Unincorporated community in Alabama, United States

Suggsville is an unincorporated community in Clarke County, Alabama.

==History==
Suggsville was laid out as a town in 1819 at the crossing of the Old Line Road and Federal Road. The name was chosen in honor of a local storekeeper, William Suggs. The first newspaper in Clarke County was published here, the Clarke County Post. The town had many residences, stores, and male and female academies prior to the American Civil War, but declined rapidly in the post-war period.

The community is located near the site of the Creek War stockades Fort Glass and Fort Madison.

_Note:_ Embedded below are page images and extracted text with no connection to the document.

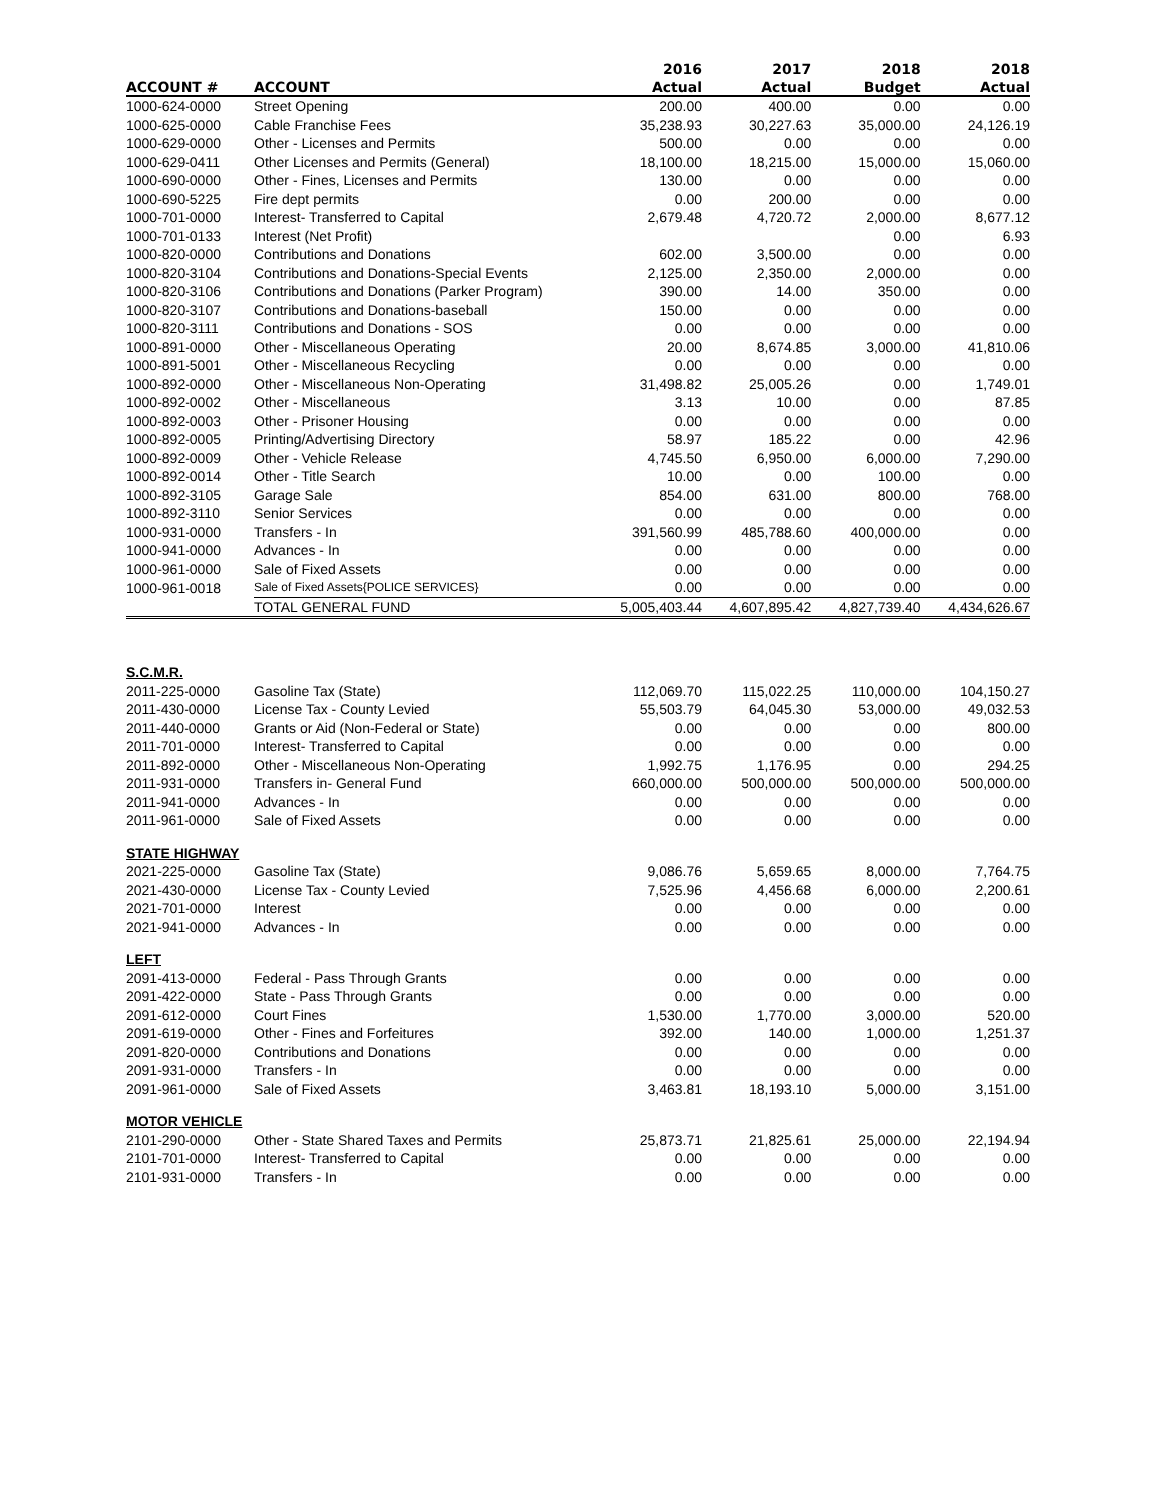| | | 2016 | 2017 | 2018 | 2018 |
| --- | --- | --- | --- | --- | --- |
| ACCOUNT # | ACCOUNT | Actual | Actual | Budget | Actual |
| 1000-624-0000 | Street Opening | 200.00 | 400.00 | 0.00 | 0.00 |
| 1000-625-0000 | Cable Franchise Fees | 35,238.93 | 30,227.63 | 35,000.00 | 24,126.19 |
| 1000-629-0000 | Other - Licenses and Permits | 500.00 | 0.00 | 0.00 | 0.00 |
| 1000-629-0411 | Other Licenses and Permits (General) | 18,100.00 | 18,215.00 | 15,000.00 | 15,060.00 |
| 1000-690-0000 | Other - Fines, Licenses and Permits | 130.00 | 0.00 | 0.00 | 0.00 |
| 1000-690-5225 | Fire dept permits | 0.00 | 200.00 | 0.00 | 0.00 |
| 1000-701-0000 | Interest- Transferred to Capital | 2,679.48 | 4,720.72 | 2,000.00 | 8,677.12 |
| 1000-701-0133 | Interest (Net Profit) | | | 0.00 | 6.93 |
| 1000-820-0000 | Contributions and Donations | 602.00 | 3,500.00 | 0.00 | 0.00 |
| 1000-820-3104 | Contributions and Donations-Special Events | 2,125.00 | 2,350.00 | 2,000.00 | 0.00 |
| 1000-820-3106 | Contributions and Donations (Parker Program) | 390.00 | 14.00 | 350.00 | 0.00 |
| 1000-820-3107 | Contributions and Donations-baseball | 150.00 | 0.00 | 0.00 | 0.00 |
| 1000-820-3111 | Contributions and Donations - SOS | 0.00 | 0.00 | 0.00 | 0.00 |
| 1000-891-0000 | Other - Miscellaneous Operating | 20.00 | 8,674.85 | 3,000.00 | 41,810.06 |
| 1000-891-5001 | Other - Miscellaneous Recycling | 0.00 | 0.00 | 0.00 | 0.00 |
| 1000-892-0000 | Other - Miscellaneous Non-Operating | 31,498.82 | 25,005.26 | 0.00 | 1,749.01 |
| 1000-892-0002 | Other - Miscellaneous | 3.13 | 10.00 | 0.00 | 87.85 |
| 1000-892-0003 | Other - Prisoner Housing | 0.00 | 0.00 | 0.00 | 0.00 |
| 1000-892-0005 | Printing/Advertising Directory | 58.97 | 185.22 | 0.00 | 42.96 |
| 1000-892-0009 | Other - Vehicle Release | 4,745.50 | 6,950.00 | 6,000.00 | 7,290.00 |
| 1000-892-0014 | Other - Title Search | 10.00 | 0.00 | 100.00 | 0.00 |
| 1000-892-3105 | Garage Sale | 854.00 | 631.00 | 800.00 | 768.00 |
| 1000-892-3110 | Senior Services | 0.00 | 0.00 | 0.00 | 0.00 |
| 1000-931-0000 | Transfers - In | 391,560.99 | 485,788.60 | 400,000.00 | 0.00 |
| 1000-941-0000 | Advances - In | 0.00 | 0.00 | 0.00 | 0.00 |
| 1000-961-0000 | Sale of Fixed Assets | 0.00 | 0.00 | 0.00 | 0.00 |
| 1000-961-0018 | Sale of Fixed Assets{POLICE SERVICES} | 0.00 | 0.00 | 0.00 | 0.00 |
| | TOTAL GENERAL FUND | 5,005,403.44 | 4,607,895.42 | 4,827,739.40 | 4,434,626.67 |
| S.C.M.R. | | | | | |
| 2011-225-0000 | Gasoline Tax (State) | 112,069.70 | 115,022.25 | 110,000.00 | 104,150.27 |
| 2011-430-0000 | License Tax - County Levied | 55,503.79 | 64,045.30 | 53,000.00 | 49,032.53 |
| 2011-440-0000 | Grants or Aid (Non-Federal or State) | 0.00 | 0.00 | 0.00 | 800.00 |
| 2011-701-0000 | Interest- Transferred to Capital | 0.00 | 0.00 | 0.00 | 0.00 |
| 2011-892-0000 | Other - Miscellaneous Non-Operating | 1,992.75 | 1,176.95 | 0.00 | 294.25 |
| 2011-931-0000 | Transfers in- General Fund | 660,000.00 | 500,000.00 | 500,000.00 | 500,000.00 |
| 2011-941-0000 | Advances - In | 0.00 | 0.00 | 0.00 | 0.00 |
| 2011-961-0000 | Sale of Fixed Assets | 0.00 | 0.00 | 0.00 | 0.00 |
| STATE HIGHWAY | | | | | |
| 2021-225-0000 | Gasoline Tax (State) | 9,086.76 | 5,659.65 | 8,000.00 | 7,764.75 |
| 2021-430-0000 | License Tax - County Levied | 7,525.96 | 4,456.68 | 6,000.00 | 2,200.61 |
| 2021-701-0000 | Interest | 0.00 | 0.00 | 0.00 | 0.00 |
| 2021-941-0000 | Advances - In | 0.00 | 0.00 | 0.00 | 0.00 |
| LEFT | | | | | |
| 2091-413-0000 | Federal - Pass Through Grants | 0.00 | 0.00 | 0.00 | 0.00 |
| 2091-422-0000 | State - Pass Through Grants | 0.00 | 0.00 | 0.00 | 0.00 |
| 2091-612-0000 | Court Fines | 1,530.00 | 1,770.00 | 3,000.00 | 520.00 |
| 2091-619-0000 | Other - Fines and Forfeitures | 392.00 | 140.00 | 1,000.00 | 1,251.37 |
| 2091-820-0000 | Contributions and Donations | 0.00 | 0.00 | 0.00 | 0.00 |
| 2091-931-0000 | Transfers - In | 0.00 | 0.00 | 0.00 | 0.00 |
| 2091-961-0000 | Sale of Fixed Assets | 3,463.81 | 18,193.10 | 5,000.00 | 3,151.00 |
| MOTOR VEHICLE | | | | | |
| 2101-290-0000 | Other - State Shared Taxes and Permits | 25,873.71 | 21,825.61 | 25,000.00 | 22,194.94 |
| 2101-701-0000 | Interest- Transferred to Capital | 0.00 | 0.00 | 0.00 | 0.00 |
| 2101-931-0000 | Transfers - In | 0.00 | 0.00 | 0.00 | 0.00 |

The community has one site on the National Register of Historic Places, the Stephen Beech Cleveland House, better known today as "The Lodge".

==Demographics==

As of the 1880 U.S. Census, Suggsville as an unincorporated community had 134 persons, then the 3rd largest recorded community in the county behind Grove Hill and Choctaw Corner, today's Thomasville.

Historical population
| Census | Pop. | Note | %± |
| 1880 | 134 |  | — |
U.S. Decennial Census

==Geography==
Suggsville is located at and has an elevation of 381 ft.

==Notable people==
- Red Barnes, former Major League Baseball player, cousin of Sam Barnes
- Sam Barnes, former Major League Baseball player
- Charles Rudolph d'Olive, World War I flying ace credited with five aerial victories. Born in Suggsville.